音楽活動をしながら一方で、2009年からいろんな地域のいろんな課題と向き合うことを続けてきました。わたしは0から1を生み出す人というよりは「あれやりたい!」「これやりたい!」という地域のみなさんの声を聞いて、どうやったら実現できるか、陰で支えたり伴走したりすることが好き、まさに事務局体質なわけです(ベースというパートもこれに近いと常日頃思っている)。

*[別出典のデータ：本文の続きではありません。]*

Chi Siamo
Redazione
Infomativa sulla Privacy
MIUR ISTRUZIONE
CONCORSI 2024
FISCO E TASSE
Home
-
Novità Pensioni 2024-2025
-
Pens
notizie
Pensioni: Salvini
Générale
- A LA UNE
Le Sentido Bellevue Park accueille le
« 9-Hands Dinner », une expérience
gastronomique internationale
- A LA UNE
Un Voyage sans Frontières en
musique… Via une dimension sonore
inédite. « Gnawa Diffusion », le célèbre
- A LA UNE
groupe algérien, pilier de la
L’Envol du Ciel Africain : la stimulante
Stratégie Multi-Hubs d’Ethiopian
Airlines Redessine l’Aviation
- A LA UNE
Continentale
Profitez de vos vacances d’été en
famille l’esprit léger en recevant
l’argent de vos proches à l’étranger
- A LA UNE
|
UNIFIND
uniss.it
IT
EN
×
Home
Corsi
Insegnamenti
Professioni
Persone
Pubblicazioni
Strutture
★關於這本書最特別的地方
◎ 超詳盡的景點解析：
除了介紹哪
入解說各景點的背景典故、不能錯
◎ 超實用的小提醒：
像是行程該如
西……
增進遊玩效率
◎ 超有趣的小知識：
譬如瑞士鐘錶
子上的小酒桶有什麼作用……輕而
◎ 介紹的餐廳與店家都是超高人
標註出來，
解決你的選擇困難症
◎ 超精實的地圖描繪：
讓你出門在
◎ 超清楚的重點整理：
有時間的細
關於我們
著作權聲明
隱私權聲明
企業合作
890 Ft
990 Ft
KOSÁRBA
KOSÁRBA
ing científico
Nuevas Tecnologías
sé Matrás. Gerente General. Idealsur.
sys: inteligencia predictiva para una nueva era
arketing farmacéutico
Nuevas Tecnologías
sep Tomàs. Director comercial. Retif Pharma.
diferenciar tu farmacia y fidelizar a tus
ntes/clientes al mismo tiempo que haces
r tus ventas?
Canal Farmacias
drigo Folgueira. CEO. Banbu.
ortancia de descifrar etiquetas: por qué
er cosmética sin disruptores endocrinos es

はじめに「まちづくりコーディネーター」募集の告知に惹かれて琴似地区のまちづくりに関わりはじめたとき、どういう仕事なんですか、と聞いたら
人と人をつなげる仕事だよ
と言われました。これは本当にそうだな、と今あらためて思っています。

アイデアを形にしていくときに、関わってくれる人たちのジャンルは幅広く、できるだけ多様になっていたほうが当然面白いですよね。一見企画には全く関係ないような、ジャンル的に遠い感じの人。なかなか賛同してくれない頑固なおじさん。無口なあの人。ちょっとうるさそうなあの人。年齢も幅広くしたいなー、あの人も巻き込みたい。
わくわくするアンテナを頼りに奔走してきたこれまでですが、巻き込まれた皆さん、すみません。

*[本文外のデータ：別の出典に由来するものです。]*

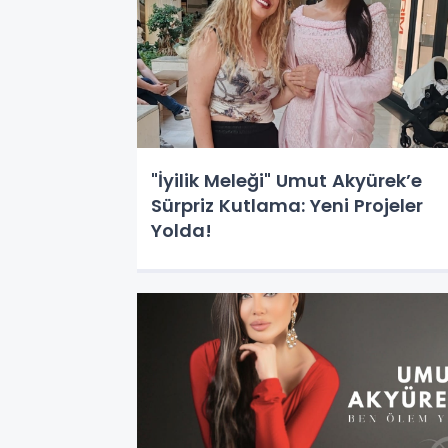
"İyilik Meleği" Umut Akyürek’e
Sürpriz Kutlama: Yeni Projeler
Yolda!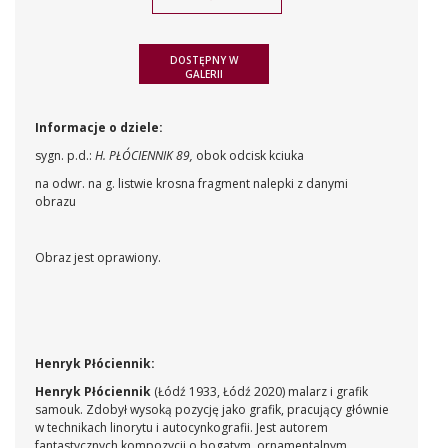
DOSTĘPNY W
GALERII
Informacje o dziele:
sygn. p.d.:
H. PŁÓCIENNIK 89,
obok odcisk kciuka
na odwr. na g. listwie krosna fragment nalepki z danymi
obrazu
Obraz jest oprawiony.
Henryk Płóciennik:
Henryk Płóciennik
(Łódź 1933, Łódź 2020) malarz i grafik
samouk. Zdobył wysoką pozycję jako grafik, pracujący głównie
w technikach linorytu i autocynkografii. Jest autorem
fantastycznych kompozycji o bogatym, ornamentalnym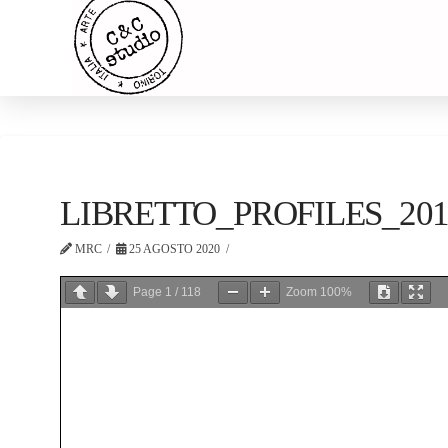
LIBRETTO_PROFILES_201
MRC
25 AGOSTO 2020
Page
1
/
118
Zoom
100%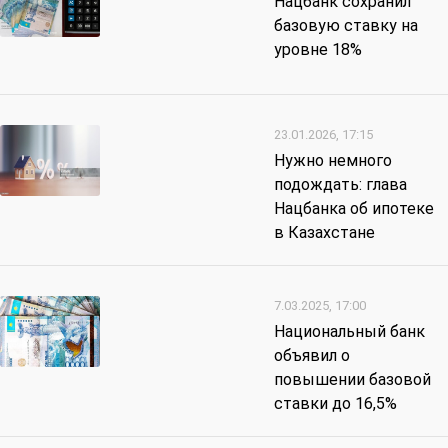
Нацбанк сохранил
базовую ставку на
уровне 18%
23.01.2026, 17:15
Нужно немного
подождать: глава
Нацбанка об ипотеке
в Казахстане
7.03.2025, 17:00
Национальный банк
объявил о
повышении базовой
ставки до 16,5%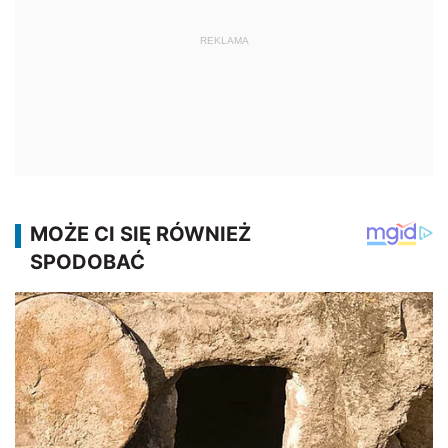
REKLAMA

そんなある意味、まちと心中すべく、はちゃめちゃな楽しい日々が続いていた最中、4年前にいきなりの乳がん発覚で、さすがに目の前が真っ暗になりました。

がんになったことはなんとなく言っちゃいけない気がして、まわりの皆さんには数ヶ月くらい隠して生活していました。
当時は所属していたバンドのレコーディング中で、ワンマンライブをやって2日後に入院・手術、リハビリして1ヶ月後にはまたステージに立っていましたが、正直今もその頃の記憶がないくらいなので相当落ち込んでいたんだと思います。
でも人間は不思議なもので、人によってスピードはさまざまでも、立ち直って、前を向き始めることができるようです。
わたしは運良く早い段階で若年性乳がんサポートコミュニティPinkRingの存在を知り、同じ乳がんサバイバーの仲間とつながりを持ったことが大きく、一気に元気を取り戻すことができました。
そこで話を聞いたりしているうちに、だんだんと実感としてくっきりとしてきたのが、病気になりたくてなったわけでもない中での「がんサバイバー」としての生きづらさ、生きにくさでした。
がんになってない人と、なった人の間に、なんか感じる壁。思っていることを言えない空気。

札幌試行錯誤プレゼンまどーん3

私たちサバイバーはある種のマイノリティに感じられているけど、がんって2人に1人がなる病気だって聞いたことがあるし、誰にでもなりうるものなのではないかと思います。
だからこそ、こんな世の中の空気、どうにか変わらないかな、けれど相手が「世の中」って壮大すぎてどこから手をつけていいかわかんないやーと悶々としていました。

そこで思いついたのが、まちづくりですっかり身についた、わたしの
いろんな人を巻き込みたがりの癖
でした。

がんの人も、がんじゃない人も、サバイバーの家族も、職場の人も、一緒になって学んだり考えたりすることで、世の中のがんに対するイメージを変えたい。
医療者の方や患者ばかりではなくて、がんから一見遠い存在に思えるような人たちの視点もいただいて、たくさん言葉を交わせば、少しでも世の中のがんイメージが変わるきっかけを作れるかもしれない。
そうして思い浮かんだ提案がこれ。

札幌試行錯誤プレゼンまどーん2

ICCのコーディネーターさんたちに伴走してもらい、PinkRingの北海道支部のみんなの力も借りて、すでにスタートしています。

詳しい中身はまた後日として、自分の経験や、プロジェクトを進める上で日々気づいたことなどをこちらでも綴っていきますね。